At home, we have also begun to respond. Just yesterday, the government announced a P10-per-liter fuel subsidy for public utility vehicles, alongside the continued implementation of the service contracting program to support transport operators. These are meaningful interventions that provide immediate relief, but they also highlight that much of our response remains focused on cushioning the impact, rather than addressing the root of the vulnerability.
This brings us to a more difficult, but necessary, question: is it a matter of capacity or of will? Because there are further areas where we can act. We can take a closer look at tax and pricing mechanisms, including the use of replacement cost accounting, to ensure that they remain fair during periods of extreme volatility. We can define clearer thresholds for when government intervention may be warranted as a temporary safeguard during extraordinary times.
For too long, our approach to energy has been largely reactive. We respond when prices rise and adjust when supply tightens, but we have yet to fully transition toward a system that reduces our exposure in the first place. Energy diversification and the creation of strategic petroleum reserves have been part of the conversation for years, yet our dependence on imported oil from geopolitically sensitive regions remains high.
I hope the recent easing of global oil prices signals the beginning of some relief at the pump. A potential upcoming P7 diesel price rollback is far from enough as compared to recent double-digit increases, but we will take any decrease that we can.
I also remain hopeful that the upcoming talks between the United States and Iran will move us closer to stability.
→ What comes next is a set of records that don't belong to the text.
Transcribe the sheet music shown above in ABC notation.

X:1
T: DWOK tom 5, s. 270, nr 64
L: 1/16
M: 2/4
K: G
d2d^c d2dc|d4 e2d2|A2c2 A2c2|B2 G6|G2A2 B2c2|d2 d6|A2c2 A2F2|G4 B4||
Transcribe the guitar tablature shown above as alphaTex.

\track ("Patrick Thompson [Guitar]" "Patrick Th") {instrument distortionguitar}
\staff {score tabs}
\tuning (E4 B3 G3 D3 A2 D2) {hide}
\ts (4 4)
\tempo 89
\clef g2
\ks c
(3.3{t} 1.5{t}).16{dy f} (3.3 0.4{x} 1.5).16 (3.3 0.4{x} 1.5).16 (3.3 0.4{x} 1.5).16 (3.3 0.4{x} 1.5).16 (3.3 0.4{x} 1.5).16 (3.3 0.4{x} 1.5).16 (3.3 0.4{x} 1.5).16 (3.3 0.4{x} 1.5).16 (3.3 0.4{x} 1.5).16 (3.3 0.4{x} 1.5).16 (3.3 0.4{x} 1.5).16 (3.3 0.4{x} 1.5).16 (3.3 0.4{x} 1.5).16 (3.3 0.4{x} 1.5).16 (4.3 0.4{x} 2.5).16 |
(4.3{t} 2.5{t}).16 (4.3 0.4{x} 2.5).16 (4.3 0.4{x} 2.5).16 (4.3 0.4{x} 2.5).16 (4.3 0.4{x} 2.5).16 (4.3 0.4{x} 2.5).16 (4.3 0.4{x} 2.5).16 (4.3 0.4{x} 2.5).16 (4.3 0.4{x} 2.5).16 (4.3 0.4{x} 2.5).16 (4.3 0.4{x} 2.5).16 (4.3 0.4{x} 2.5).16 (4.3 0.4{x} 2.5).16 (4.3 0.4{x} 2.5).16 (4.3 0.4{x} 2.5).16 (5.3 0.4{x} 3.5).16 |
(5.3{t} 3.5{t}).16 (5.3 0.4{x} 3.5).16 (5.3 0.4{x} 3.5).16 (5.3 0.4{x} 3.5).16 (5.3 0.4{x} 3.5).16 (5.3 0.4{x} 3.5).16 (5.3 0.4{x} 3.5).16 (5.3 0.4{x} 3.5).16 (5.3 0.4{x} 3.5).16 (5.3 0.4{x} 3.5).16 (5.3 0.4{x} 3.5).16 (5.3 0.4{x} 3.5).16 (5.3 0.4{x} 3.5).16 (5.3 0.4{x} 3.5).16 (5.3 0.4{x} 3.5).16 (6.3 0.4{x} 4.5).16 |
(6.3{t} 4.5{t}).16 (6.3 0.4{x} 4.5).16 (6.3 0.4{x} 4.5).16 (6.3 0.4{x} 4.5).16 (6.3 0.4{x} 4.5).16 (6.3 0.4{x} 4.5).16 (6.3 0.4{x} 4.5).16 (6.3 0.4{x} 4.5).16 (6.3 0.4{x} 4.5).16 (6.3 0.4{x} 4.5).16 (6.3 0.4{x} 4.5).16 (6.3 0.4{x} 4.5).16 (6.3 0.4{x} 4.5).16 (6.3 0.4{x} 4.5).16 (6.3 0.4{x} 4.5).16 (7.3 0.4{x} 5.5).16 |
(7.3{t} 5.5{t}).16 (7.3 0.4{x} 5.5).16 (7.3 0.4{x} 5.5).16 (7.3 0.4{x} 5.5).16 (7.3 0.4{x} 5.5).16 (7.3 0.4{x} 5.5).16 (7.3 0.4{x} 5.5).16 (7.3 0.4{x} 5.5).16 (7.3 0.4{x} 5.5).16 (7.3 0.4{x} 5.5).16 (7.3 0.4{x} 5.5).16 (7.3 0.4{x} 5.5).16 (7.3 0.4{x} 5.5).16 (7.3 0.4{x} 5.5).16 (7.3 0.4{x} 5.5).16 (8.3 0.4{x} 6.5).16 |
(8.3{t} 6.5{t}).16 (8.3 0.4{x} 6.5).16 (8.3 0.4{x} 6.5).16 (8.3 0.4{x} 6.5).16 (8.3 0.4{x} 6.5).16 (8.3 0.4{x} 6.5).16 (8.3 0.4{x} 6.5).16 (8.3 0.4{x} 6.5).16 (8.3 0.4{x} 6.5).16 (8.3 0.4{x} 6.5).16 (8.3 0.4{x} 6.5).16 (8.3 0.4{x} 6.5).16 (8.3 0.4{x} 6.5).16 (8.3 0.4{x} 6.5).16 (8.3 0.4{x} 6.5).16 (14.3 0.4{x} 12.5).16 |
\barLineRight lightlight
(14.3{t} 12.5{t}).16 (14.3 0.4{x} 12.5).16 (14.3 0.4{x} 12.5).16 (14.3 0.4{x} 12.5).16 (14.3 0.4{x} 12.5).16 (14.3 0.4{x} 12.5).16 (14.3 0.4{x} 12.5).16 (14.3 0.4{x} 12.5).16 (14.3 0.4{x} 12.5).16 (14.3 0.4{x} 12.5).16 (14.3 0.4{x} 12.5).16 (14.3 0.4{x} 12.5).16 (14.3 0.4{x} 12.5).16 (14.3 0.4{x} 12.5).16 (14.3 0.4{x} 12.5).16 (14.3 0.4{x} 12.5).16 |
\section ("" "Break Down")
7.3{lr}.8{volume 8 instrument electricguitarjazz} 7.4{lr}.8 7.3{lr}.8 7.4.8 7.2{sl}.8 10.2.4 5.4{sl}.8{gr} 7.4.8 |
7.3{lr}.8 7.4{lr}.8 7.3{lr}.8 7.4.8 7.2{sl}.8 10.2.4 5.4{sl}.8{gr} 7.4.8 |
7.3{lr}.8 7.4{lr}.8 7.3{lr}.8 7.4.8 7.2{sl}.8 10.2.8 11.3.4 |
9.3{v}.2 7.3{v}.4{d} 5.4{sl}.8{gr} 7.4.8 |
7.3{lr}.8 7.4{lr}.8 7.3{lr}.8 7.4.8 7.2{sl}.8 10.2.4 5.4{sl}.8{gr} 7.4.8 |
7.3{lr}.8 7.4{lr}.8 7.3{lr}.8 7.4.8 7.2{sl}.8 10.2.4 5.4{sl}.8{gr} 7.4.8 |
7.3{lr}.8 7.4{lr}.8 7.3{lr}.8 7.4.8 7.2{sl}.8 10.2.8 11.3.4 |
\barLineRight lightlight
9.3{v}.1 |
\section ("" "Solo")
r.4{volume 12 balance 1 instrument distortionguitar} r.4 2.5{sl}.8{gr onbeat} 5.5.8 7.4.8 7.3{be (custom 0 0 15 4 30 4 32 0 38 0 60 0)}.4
But even as we hope for progress, we must recognize that stability in global markets is often temporary and that we must start to look inward. We are not without tools, nor are we without the institutional capacity to act more decisively when needed. The discussions happening now are already a step toward a more honest assessment of where we stand, but clarity must ultimately lead to action. The number we heard in that hearing, 50.42 days, is not just a measure of supply but a measure of time. Time to replenish but, more importantly, time to recalibrate and ensure we move beyond mere fire-fighting and band-aid solutions. Because long after this crisis fades, the real question will remain: will we continue to count the days we have left, or will we finally use them to build a future where we are no longer defined by them?